As Jasmine and Ashton work through their chemistry on and off the set, Daria immerses her audience in the world of television, telenovelas and the tabloids. With chapters alternating between Jasmine’s and Ashton’s perspectives, and including snippets of their scenes from the day, she lets their relationship unfold naturally, even when it mimics the antics of their on-screen counterparts, Carmen and Victor. With both actors working through their own personal issues, Daria seamlessly weaves reality into fiction, with each element propelling the other forward.

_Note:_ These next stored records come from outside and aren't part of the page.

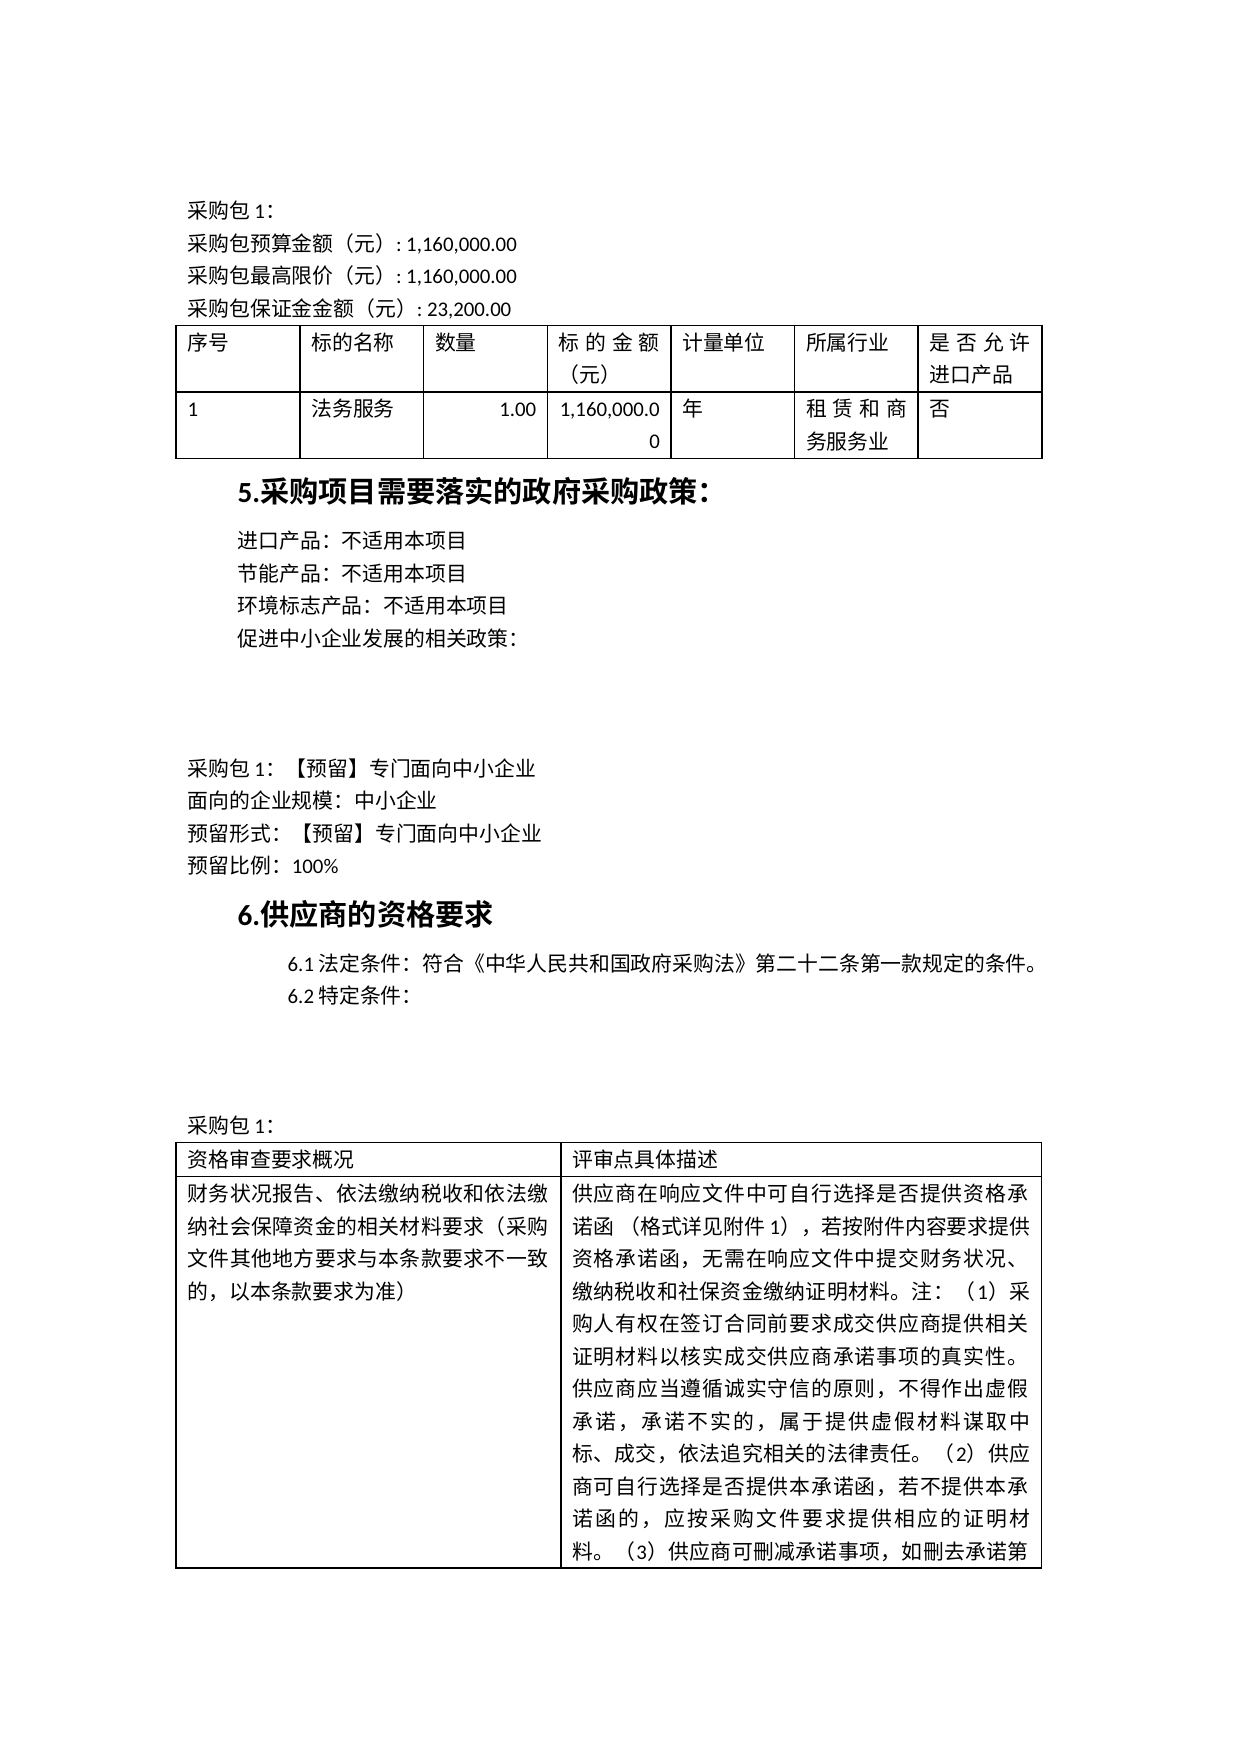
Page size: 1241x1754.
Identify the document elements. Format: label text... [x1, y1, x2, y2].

table_header 序号 [177, 326, 299, 391]
text 节能产品：不适用本项目 [187, 557, 1053, 589]
table_header 计量单位 [672, 326, 794, 391]
text 采购包1： [187, 194, 1053, 227]
text 5.采购项目需要落实的政府采购政策： [187, 459, 1053, 524]
text 预留比例：100% [187, 849, 1053, 882]
table_header 是否允许进口产品 [919, 326, 1041, 391]
table_cell 1 [177, 393, 299, 458]
text 6.1法定条件：符合《中华人民共和国政府采购法》第二十二条第一款规定的条件。 [187, 947, 1053, 979]
table_cell 租赁和商务服务业 [795, 393, 917, 458]
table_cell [177, 1177, 560, 1567]
text 预留形式：【预留】专门面向中小企业 [187, 817, 1053, 849]
table_cell 1,160,000.00 [548, 393, 670, 458]
table_header 资格审查要求概况 [177, 1143, 560, 1176]
text 促进中小企业发展的相关政策： [187, 622, 1053, 654]
table_header 评审点具体描述 [562, 1143, 1041, 1176]
text 采购包最高限价（元）: 1,160,000.00 [187, 259, 1053, 292]
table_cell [562, 1177, 1041, 1567]
table_header 数量 [424, 326, 547, 391]
table_header 标的名称 [301, 326, 423, 391]
text 6.供应商的资格要求 [187, 882, 1053, 947]
text 环境标志产品：不适用本项目 [187, 589, 1053, 622]
table_cell 法务服务 [301, 393, 423, 458]
text 采购包1： [187, 1109, 1053, 1142]
text 采购包1：【预留】专门面向中小企业 [187, 752, 1053, 784]
table_cell 否 [919, 393, 1041, 458]
text 6.2特定条件： [187, 979, 1053, 1012]
table_cell 1.00 [424, 393, 547, 458]
table_cell 年 [672, 393, 794, 458]
text 进口产品：不适用本项目 [187, 524, 1053, 557]
text 采购包预算金额（元）: 1,160,000.00 [187, 227, 1053, 259]
table_header 所属行业 [795, 326, 917, 391]
table_header 标的金额 （元） [548, 326, 670, 391]
text 采购包保证金金额（元）: 23,200.00 [187, 292, 1053, 324]
text 面向的企业规模：中小企业 [187, 784, 1053, 817]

But what truly sets YOU HAD ME AT HOLA apart is Daria’s careful handling of consent and healthy, communicative sexual relationships. Even when the characters’ chemistry is practically leaping off the pages --- and believe me, it gets steamy --- she effortlessly incorporates issues like consent and enjoyment in ways that never once distract from the sensuality, reminding readers that, as the slogan says, “Consent is sexy!”

I would be remiss if I did not mention the equally stellar handling and inclusion of diversity, which is as encouraging and joy-fueled as the romantic aspects of the narrative. “Carmen in Charge” boasts a bilingual, transsexual-friendly and multi-racial cast, but even more fulfilling is how the actors’ diverse backgrounds and identities are handled by the show’s management. Similarly, both Jasmine and Ashton come from blended, culturally diverse families, and though Daria doesn’t dwell on over-defining foreign language terms or over-explaining cultural celebrations, she still manages to invite readers of all races and backgrounds to delight in and groan at the main characters’ families. Once again, she shows her audience how easy it is to champion others and create safe spaces without distracting from the fun, professionalism or comfort of the plot.

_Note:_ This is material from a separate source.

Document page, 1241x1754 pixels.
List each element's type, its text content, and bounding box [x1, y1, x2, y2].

YOU HAD ME AT HOLA is a fully realized romance novel where each of the characters easily could stand alone in their own books. Both Jasmine and Ashton have completely fleshed-out and satisfying character arcs, and though I loved the romance, I found myself even more moved by the development of their personal careers and ambitions. This pitch-perfect work is searingly timely, bravely hopeful and out-of-this-world sexy, and I can’t wait to see what Daria comes up with next.